What we ask in return

  • Don’t disclose publicly until we’ve shipped a fix and the supported minor versions have published patches.

  • Don’t test against third parties’ production swarph deployments. Use your own mesh + your own keys.

  • Don’t exfiltrate or persist credentials or peer data even if you find a path to. Demonstrate the vulnerability against your own test harness.

Disclosure history

This file ships in v0.7.1 — no prior security disclosures on record. Future entries:

v0.X.Y — YYYY-MM-DD — CVE-YYYY-NNNN — short description (severity) — credit

Hardening commitments

For each minor release, we commit to at least one of:

  • Tightening the secret-guard regex set (swarph_mesh.mesh_client._CRED_PATTERNS)

  • Expanding the protocol-stability snapshot test set (tests/test_protocol_contract.py)

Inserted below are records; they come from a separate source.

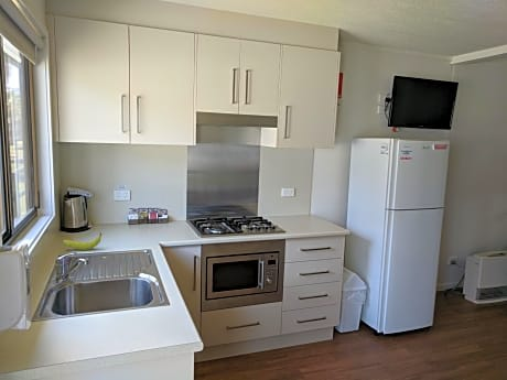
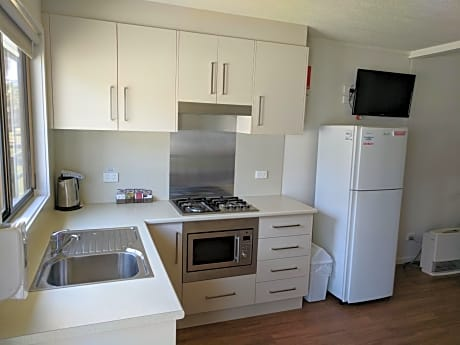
- fruit [62,231,103,251]
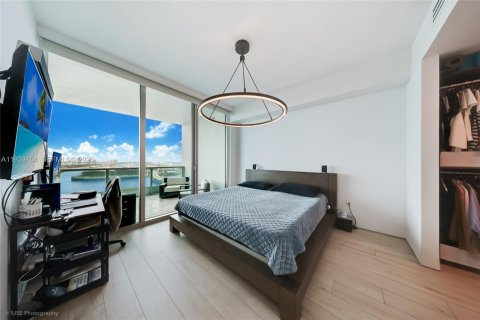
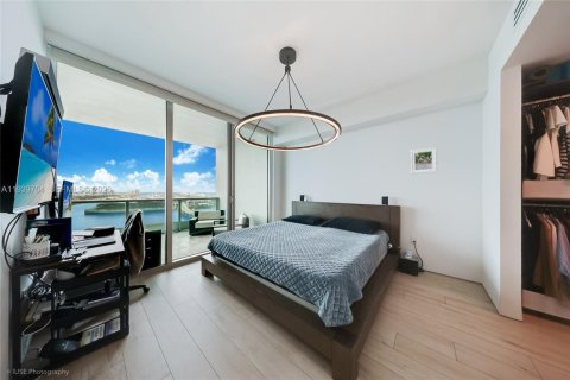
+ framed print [410,146,438,175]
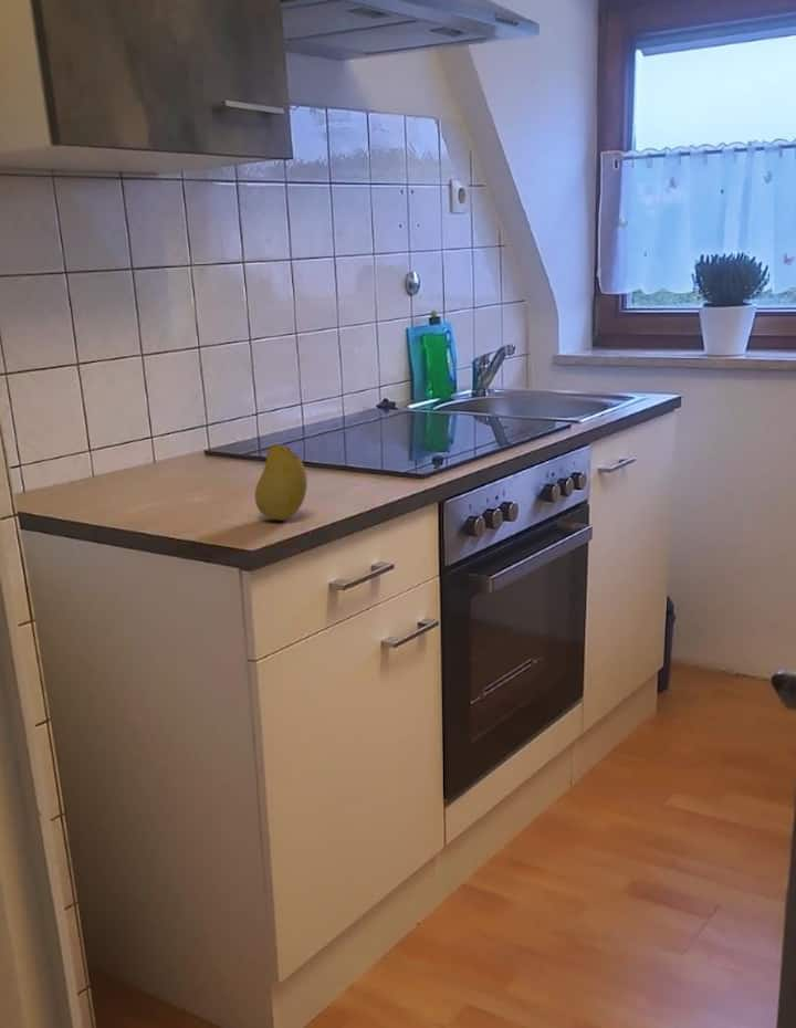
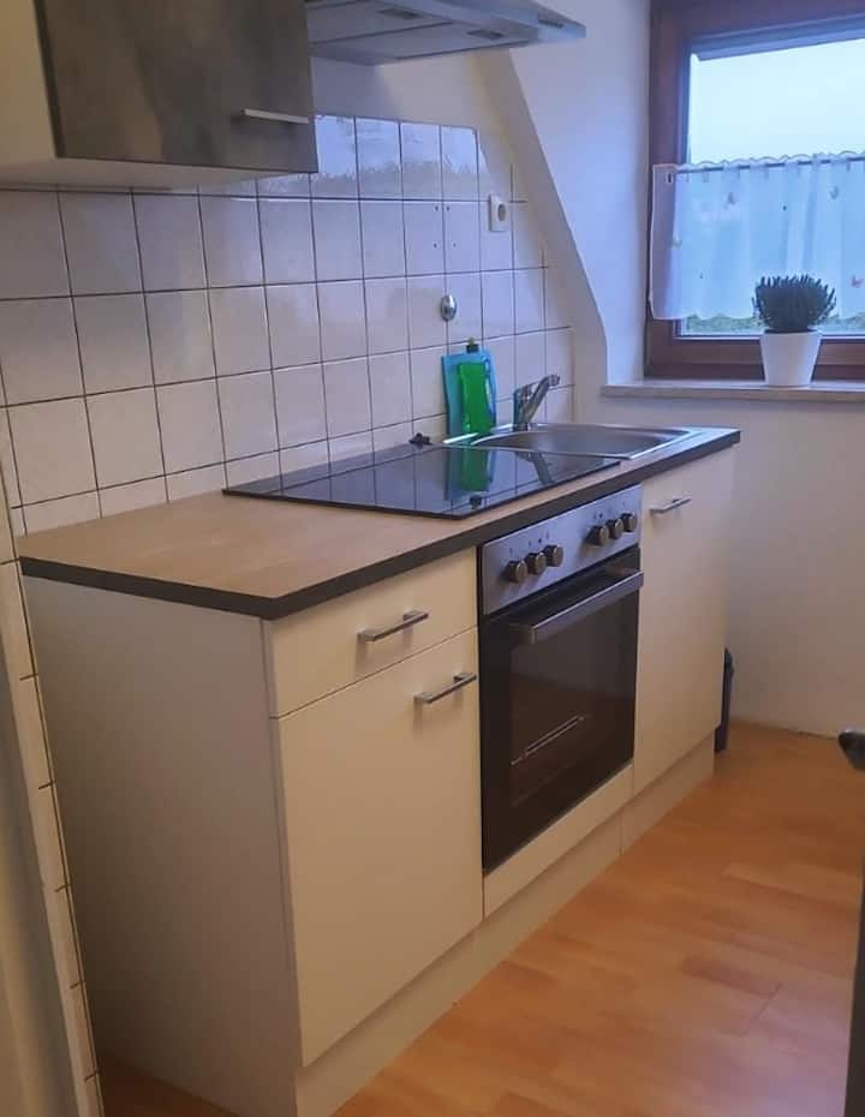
- fruit [254,443,308,522]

  • Ratcheting one additional module under mypy --strict per DEPRECATIONS.md

  • Adding one privilege-boundary test to the canonical case suite

The graph protocol is third-party-implementer-facing infrastructure. Treating each release as an opportunity to harden the contract is part of the foundations-sprint discipline.

Federation forward-compat

When mesh-of-meshes federation lands (v0.8+ per the architectural design currently in a parallel session), this policy will be updated to cover:

  • Cross-mesh DM authentication & non-repudiation

  • Federation registry trust roots

  • Cross-mesh ratification handshakes

  • Cross-mesh credential isolation

Until federation lands, mesh-to-mesh interaction is out of scope; one mesh = one Tailnet (or equivalent VPN) = one trust boundary.